Small talk won’t overcome our differences
For white people, especially middle-class, educated white people, perhaps a little small talk with your barista may overcome your political differences. Why is Warren’s point salient for white folks? Because their political differences, by and large, are not material and are too abstract. If relationships, or worse as Warren says, “small talk,” overcomes our political differences, then she is right that they are not significant.
But to suggest that “small talk” is a way to overcome our political differences to victims of racism is, in fact, a white supremacist viewpoint. When people try, and many have, to make disembody my politics, they are oppressing me, gaslighting me, and traumatizing me. They are making me second guess my lived experience because of their fragility. The pain I’ve incurred because of this is devastating, which is why I viscerally reacted to Warren’s racist newsletter.
My body contains politics. Overcoming political differences means defeating racism, not making small talk with your barista. Political differences are only erased via relationships if those differences are abstract, so it is a product of white supremacy to suggest this.
Unity without repentance is white supremacy
Again, Warren’s newsletter, as well as French’s, is intent on minimizing our differences, and convincing white people to stay united, at the expense of their BIPOC siblings. It is damaging to antiracism to convince would-be allies that their alliance is rooted in immaterial political differences, or progressive talking points, or merely ideology. I want to say it more clearly: telling white allies that their antiracism is just ideological, and not rooted in solidarity with people of color, is white supremacy. It is whiteness. And that is the force that polarizes us.

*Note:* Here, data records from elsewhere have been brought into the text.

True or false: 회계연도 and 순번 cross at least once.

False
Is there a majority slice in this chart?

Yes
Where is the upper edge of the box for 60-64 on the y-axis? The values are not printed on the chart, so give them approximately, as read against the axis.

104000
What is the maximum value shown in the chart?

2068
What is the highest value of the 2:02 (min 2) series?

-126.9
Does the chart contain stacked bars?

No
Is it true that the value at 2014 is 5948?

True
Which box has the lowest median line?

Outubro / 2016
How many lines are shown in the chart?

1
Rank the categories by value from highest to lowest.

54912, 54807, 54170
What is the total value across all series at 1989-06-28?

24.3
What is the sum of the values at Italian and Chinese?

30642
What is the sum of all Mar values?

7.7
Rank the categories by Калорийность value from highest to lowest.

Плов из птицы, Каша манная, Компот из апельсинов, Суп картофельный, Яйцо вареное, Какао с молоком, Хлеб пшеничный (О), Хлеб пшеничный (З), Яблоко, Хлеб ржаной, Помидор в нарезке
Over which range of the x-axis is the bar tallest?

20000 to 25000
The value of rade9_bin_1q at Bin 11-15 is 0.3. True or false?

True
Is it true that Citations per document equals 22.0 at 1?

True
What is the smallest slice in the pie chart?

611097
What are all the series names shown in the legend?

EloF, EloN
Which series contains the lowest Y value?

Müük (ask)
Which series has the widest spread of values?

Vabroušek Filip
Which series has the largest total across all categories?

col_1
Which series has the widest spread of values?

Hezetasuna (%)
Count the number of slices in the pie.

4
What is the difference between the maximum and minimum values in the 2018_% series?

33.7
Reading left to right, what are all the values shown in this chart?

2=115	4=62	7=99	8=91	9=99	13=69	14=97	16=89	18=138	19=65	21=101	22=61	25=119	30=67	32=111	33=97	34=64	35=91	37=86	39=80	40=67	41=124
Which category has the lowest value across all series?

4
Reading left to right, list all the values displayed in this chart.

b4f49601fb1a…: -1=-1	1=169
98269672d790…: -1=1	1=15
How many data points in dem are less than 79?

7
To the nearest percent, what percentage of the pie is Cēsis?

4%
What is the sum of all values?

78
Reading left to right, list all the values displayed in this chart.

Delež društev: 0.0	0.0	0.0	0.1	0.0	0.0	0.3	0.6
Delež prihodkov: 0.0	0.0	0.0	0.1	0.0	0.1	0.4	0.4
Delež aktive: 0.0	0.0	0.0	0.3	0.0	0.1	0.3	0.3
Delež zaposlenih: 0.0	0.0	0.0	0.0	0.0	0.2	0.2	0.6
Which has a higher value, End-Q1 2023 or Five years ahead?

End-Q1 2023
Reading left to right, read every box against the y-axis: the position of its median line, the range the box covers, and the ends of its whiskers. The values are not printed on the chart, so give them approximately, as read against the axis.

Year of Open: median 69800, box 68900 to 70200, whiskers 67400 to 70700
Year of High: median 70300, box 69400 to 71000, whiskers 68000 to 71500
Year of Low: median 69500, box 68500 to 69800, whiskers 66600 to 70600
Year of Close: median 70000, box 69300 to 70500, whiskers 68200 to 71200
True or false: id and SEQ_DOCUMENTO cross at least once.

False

Fancying themselves as uniters, French and Warren’s brand of white supremacy, furthers our divisions and alienates minorities. Their interest is not in rooting our white supremacy, but glossing over it as an issue that progressives made out of nothing. Theirs is not a far cry from right-winger hysteria about critical race theory. So, for those who refuse to take a side, and those who side with white supremacy, I, personally, do not see a material difference.
Jesus emphasizes our differences to transform us
Jesus takes a much different posture than these two Christian commentators, who also represent common Christian political commentary, including many in my own church (which is why I am writing this at all). Jesus doesn’t minimize differences between enemies, he hyperbolizes them. Heschel called it “prophetic hyperbole.” Jesus exaggerates differences to make it clear that to side with him, means siding with the oppressed. He never disembodies or dematerializes differences for the sake of unity. Jesus turns “thought crimes,” such as anger, into material sins such as murder. He argues that lust is equivalent to adultery. He radically changes how we think, to transform us. Dematerializing and disembodying our politics to curb anxiety maintains the status quo and does nothing to transform our society or uproot racism. In fact, it maintains it.
Jesus knows the cost of following him. He asks his followers to give up everything to do so. That doesn’t just mean material possessions, but our homes, our fields, even our relationships with our families. The idea that relational love can overcome our differences is antithetical to the Gospel because Jesus expects that following him in the way and carrying our cross will collect us enemies, people who persecute us and divide us from our family. If we don’t face any resistance for the work we are doing, it is hardly going to be transformational. Rather, it will continue to make Christianity an irrelevant faith, at best, and one that is actively spreading white supremacy at worst.